Sith only have life, kind of like what Camus said. They have to hold on by whatever means necessary. Now, there's one really interesting counterexample that comes to mind.
Gandalf. If you can tell from this and my other videos, I really like Tolkien.
Rather than his resurrection being a reward for having, you know, finished the story well, he comes back like a Sisyphus to take care of unfinished business. But if we look at Gandalf's resurrection, we'll be able to spot the differences more clearly.
Gandalf dies to defend the fellowship against the Balrog in Moria and is sent back. Passive verb there, sent. It's a thing that happens to him.
Like a Sisyphus, he has to complete a seemingly impossible task, one that he's been at for centuries at least.
But it's not his task. It's not self-aggrandizing. And his resurrection wasn't by his own power.
Gandalf serves a higher power, the Valar, who in turn serve the One.
He describes himself as a servant, a servant of the Secret Fire. In the books, he tells Denethor, Steward of Gondor, that he, too, is a steward.
While his enemies, like Saruman and Grima and Denethor, accuse him of being a sort of mastermind schemer striving for his own power, Gandalf only ever takes or wields authority when absolutely necessary.
In fact, for wizard, Gandalf doesn't really use a ton of magic, either. And when the business is over, he's gone. He leaves.
Compare this to in Lord of the Rings, Sauron, who, now that I think of it, is kind of a Sisyphus. He can't bear to lose, hence why he makes the ring in the first place, so he can persist long after his defeat.
Then, let's scale it back down from Sauron to Maul, Kendall, and Walt.
They only want to return to settle scores and grow their power. This is why when they return from death, they are so tormented and broken. Gandalf the White is even more powerful than Gandalf the Grey. Jesus is thought to be in his transfigured body after the resurrection. Obi-Wan is blue. But the Sisyphi rise on the power of their own hatred.
And so it's that hatred that keeps them together, but in shambles.
They can only try again in a worse state than they ever did before. Walter and Kendall's self-destructive tendencies only get worse after their explosive victories, meaning that the next fall is even harder.
And this is something I love about Star Wars, the way it can illustrate these concepts. Just look at how horrific Maul's resurrection is. He's this like spider guy. Like he's going insane in this garbage pit, kept alive by the force of rage. And speaking of Maul, as I conclude here, I think this is why he's still an interesting character despite the fact that like years ago now, we we know how he dies. We saw his death and it was a satisfying end. But because he's a Sisyphus, there's something more to be said every time.
This archetype is repetitive, but not a bad kind of repetitive. And that's a little rare, so it's kind of cool.
Ultimately, I guess the true spirit of a Sisyphus character, I'm going to land on Tolkien again, is Gollum. Like he's the least noble of these characters because his goal is the least expansive. He just wants something to satisfy himself.

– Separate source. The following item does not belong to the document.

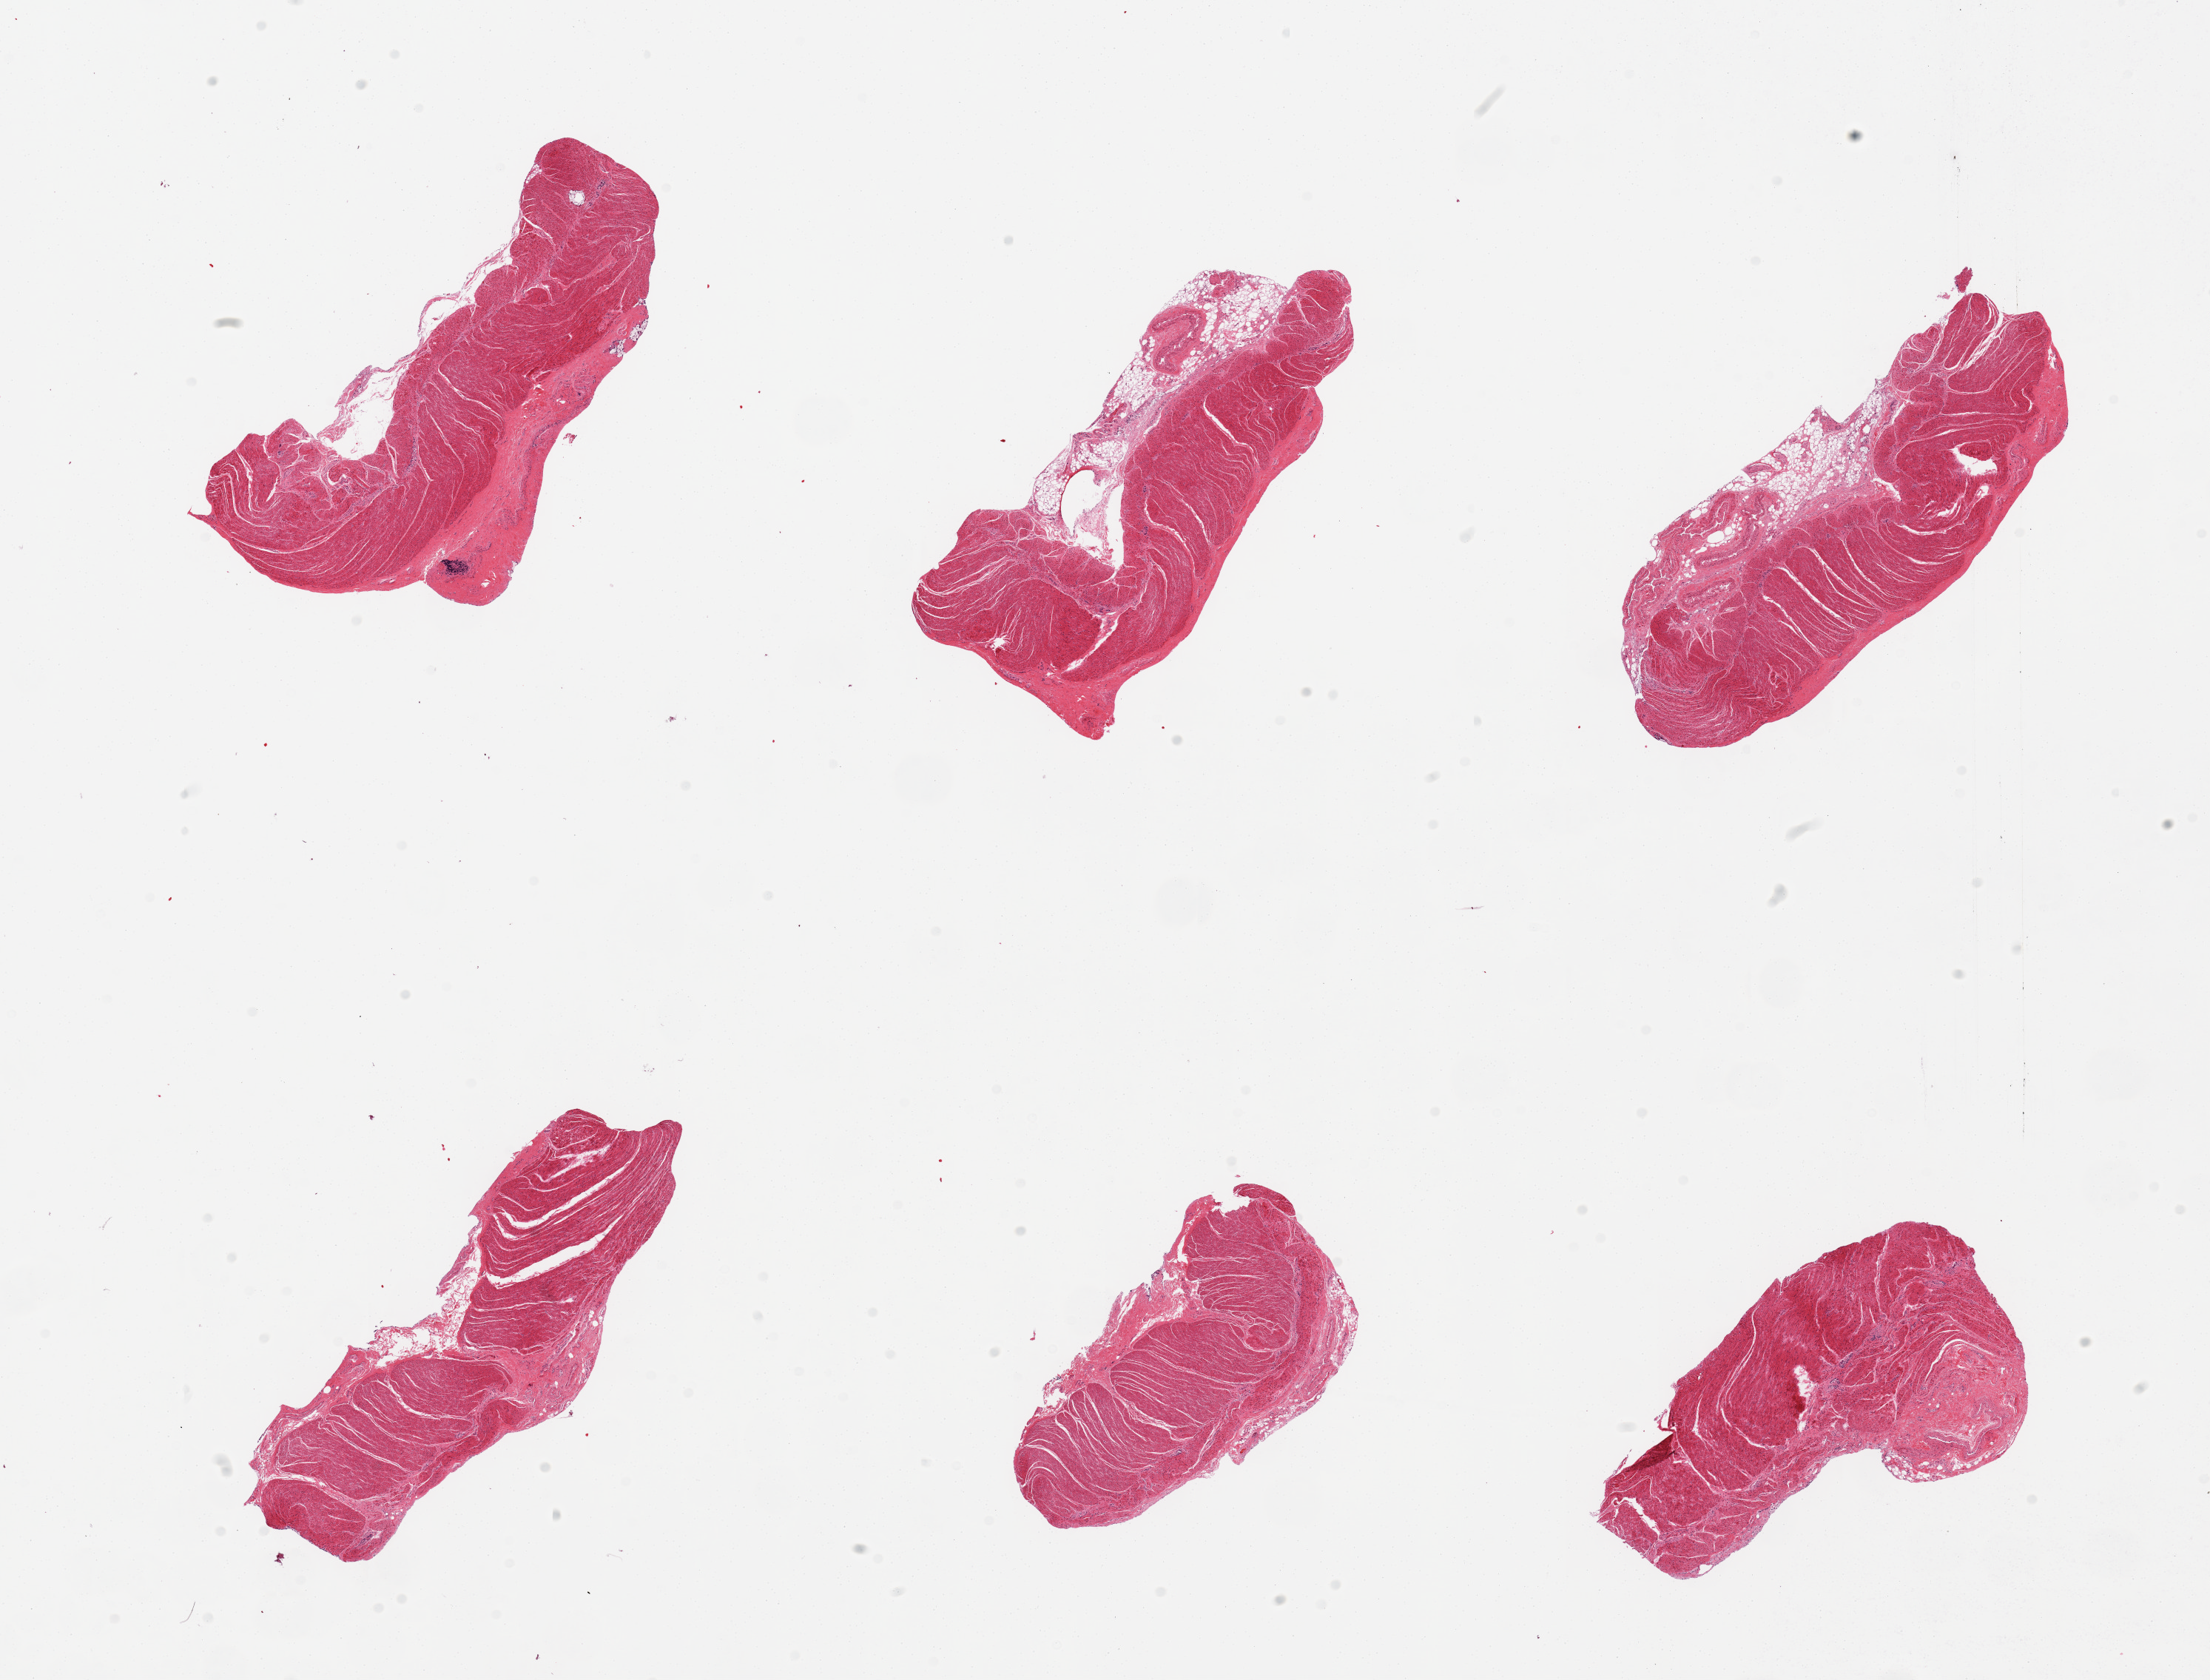
Whole-slide image, haematoxylin and eosin stain, low-resolution overview of the scanned area, about 23.6 x 18.0 mm. PAXgene-fixed paraffin-embedded (PFPE) section. Sampled site (target tissue): sigmoid colon. Donor tissue sample. Donor sex: male.
Pathologist's review note for this sample: 6 pieces, muscularis, attached fat and vessels.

But at the end of the day, that's all a Sisyphus wants.
It's all about them. They are just Gollum.
Right? They're just this pathetic creature and it's kind of sad and you'd save them if you could, maybe.
But how redeemable are they really?
So, that's all I have to say. I hope you enjoyed this analysis. If this video does well, I'd love to do more deep dives into important archetypal characters.
Actually, this channel is small. I don't care. I'm going to do more deep dives.